# Steinhatchee Offshore



## kingfish (Mar 15, 2010)

I think this is the 2nd or 3rd year I've posted this info.  I do it to help people new to offshore Steinhatchee.  Everyone talks of "secret" spots and now and again I hear "pannies" getting in a wad over stealing grouper spots and crowding people etc..  I'm here to tell you that there are sooooo many places to catch grouper, AJ's and kings it is unreal.  Enough of me, here we go.  
1.  Go to www.ngdc.noaa.gov
2.  Look for Coastal Relief Model Volume 03 1 degree by 1 block.  I believe it's still under Bathymetry And Global Relief.
3.  You will see both the Steinhatchee River (top river) and the Suwannee River (bottom river).
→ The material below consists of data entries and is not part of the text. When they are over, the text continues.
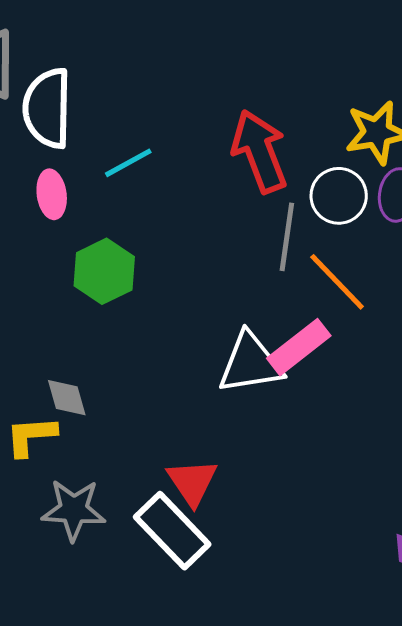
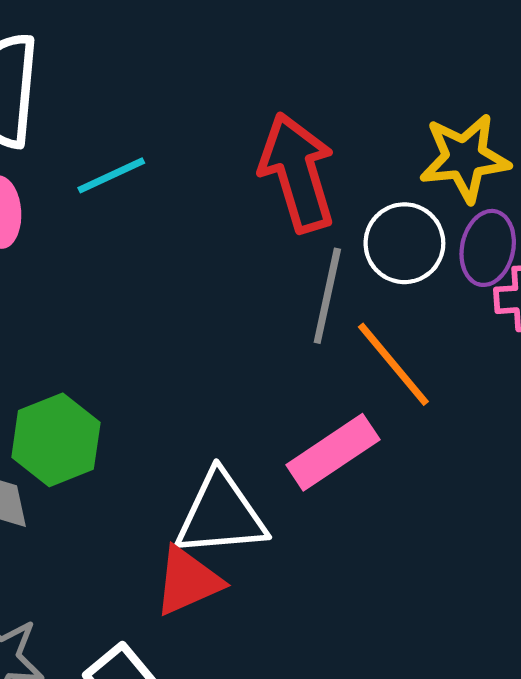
green hexagon: (104, 271) -> (56, 440), moved
white triangle: (250, 363) -> (221, 514), moved
red triangle: (192, 482) -> (188, 581), moved, turned 36

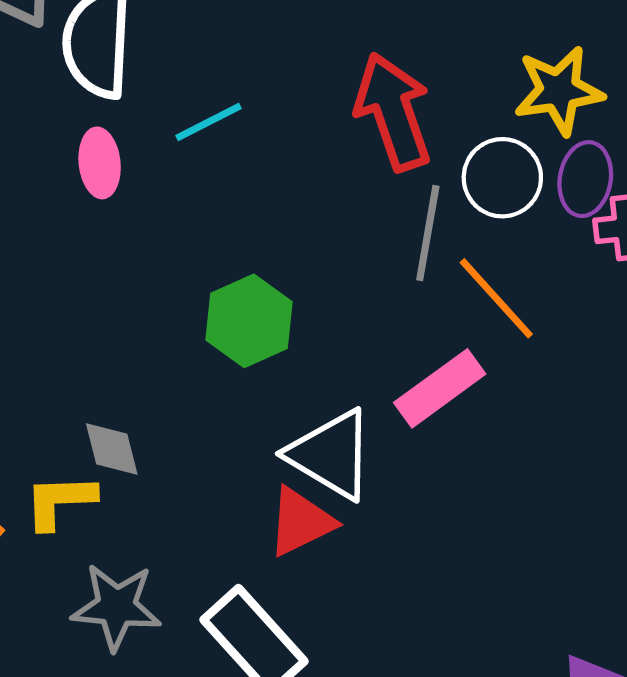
green hexagon: (56, 440) -> (249, 321), moved
white triangle: (221, 514) -> (331, 454), turned 38

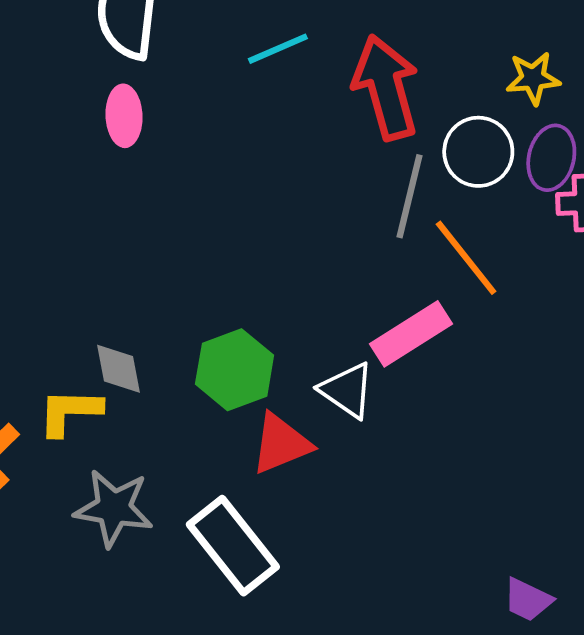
yellow star: (559, 91) -> (533, 78), size x0.7
cyan line: (208, 122) -> (278, 49), moved
green hexagon: (249, 321) -> (235, 370), moved
white triangle: (331, 454) -> (347, 390), moved, size x0.7

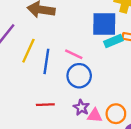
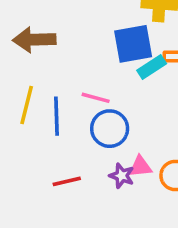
pink triangle: (95, 116) -> (140, 167), moved

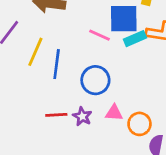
pink line: (96, 98) -> (99, 35), moved
purple star: (122, 176) -> (82, 116), moved

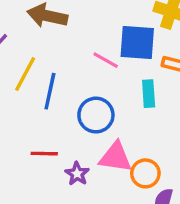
cyan rectangle: (135, 39) -> (149, 94), moved, turned -75
pink triangle: (114, 113) -> (115, 157), size x1.5
purple star: (82, 116) -> (77, 174), moved

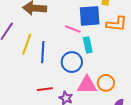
cyan rectangle: (149, 94) -> (88, 45), moved
orange circle: (145, 173) -> (106, 83), moved

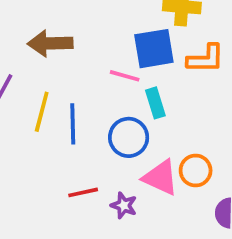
pink triangle: (87, 85) -> (161, 178), turned 30

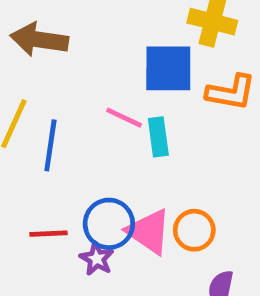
pink line: (125, 76) -> (124, 118), moved
blue circle: (129, 137) -> (109, 224), moved

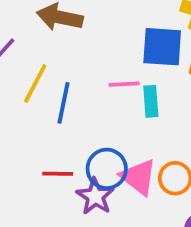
pink line: (124, 118) -> (124, 84), turned -32
purple star: (97, 259) -> (95, 196), size x1.4

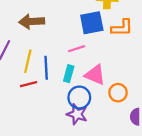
cyan rectangle: (151, 101) -> (69, 74), moved, turned 35
red line: (58, 174) -> (28, 84), moved
pink triangle: (139, 177) -> (95, 75), moved

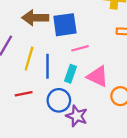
blue square: (92, 23) -> (65, 25), moved
red line: (28, 84) -> (24, 94), moved
blue circle: (79, 97) -> (59, 100), moved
This model shows you underwater relief off the coast.  You can see that it starts about 3 miles out and goes for a while.

I plotted the following 3 areas:  29.30 - 83.40 5 miles out
                                                        29.35 - 83.35 10 miles out
                                                        29.38 - 83.30 15 miles out

These are areas of rock.  It's up to you to narrow things down and find the fish.  

Not sure on the water clarity, hadn't been offshore this year but when it does clear, you can run offshore when the sun is high and find the dark spots.  That's hard bottom guys and it's ALL over the place.  One more hint.  If you have a good color bottom machine, and the bottom you are going over shows red, you found the flat hard shale bottom with the swiss cheese holes.  Might want to drop a line or troll the area.  I've found more hot spots trolling 2 Stretches than any other thing I've tried.  Hope this helps get someone started.  Good fishing.   Kingfish


----------



## cut'm and gut'm (Mar 17, 2010)

been wanting to go to steinhatchee never been heard alot about it thanks for the info


----------



## sammy33 (Mar 17, 2010)

use to go all the time when I had a boat spearfishing offshore no other place like it


----------



## Clark_Kent (Mar 26, 2010)

Will be down to fish with Capt Steve on Legal Limits 4/6 and 4/7. Getting close, just praying for good weather and seas cooperate!
Wish we had our own boat and could be a newbie down their utilizing your info!! Love the area, just have to settle for a trip here and there when we can manage it.


----------



## Parker Phoenix (Mar 29, 2010)

Clark_Kent said:


> Will be down to fish with Capt Steve on Legal Limits 4/6 and 4/7. Getting close, just praying for good weather and seas cooperate!
> Wish we had our own boat and could be a newbie down their utilizing your info!! Love the area, just have to settle for a trip here and there when we can manage it.



Tell Skippy, Nuge said hey........Steve is a good guy. He is fun to fish with. You taking the Parker out or going in the Big Water?


----------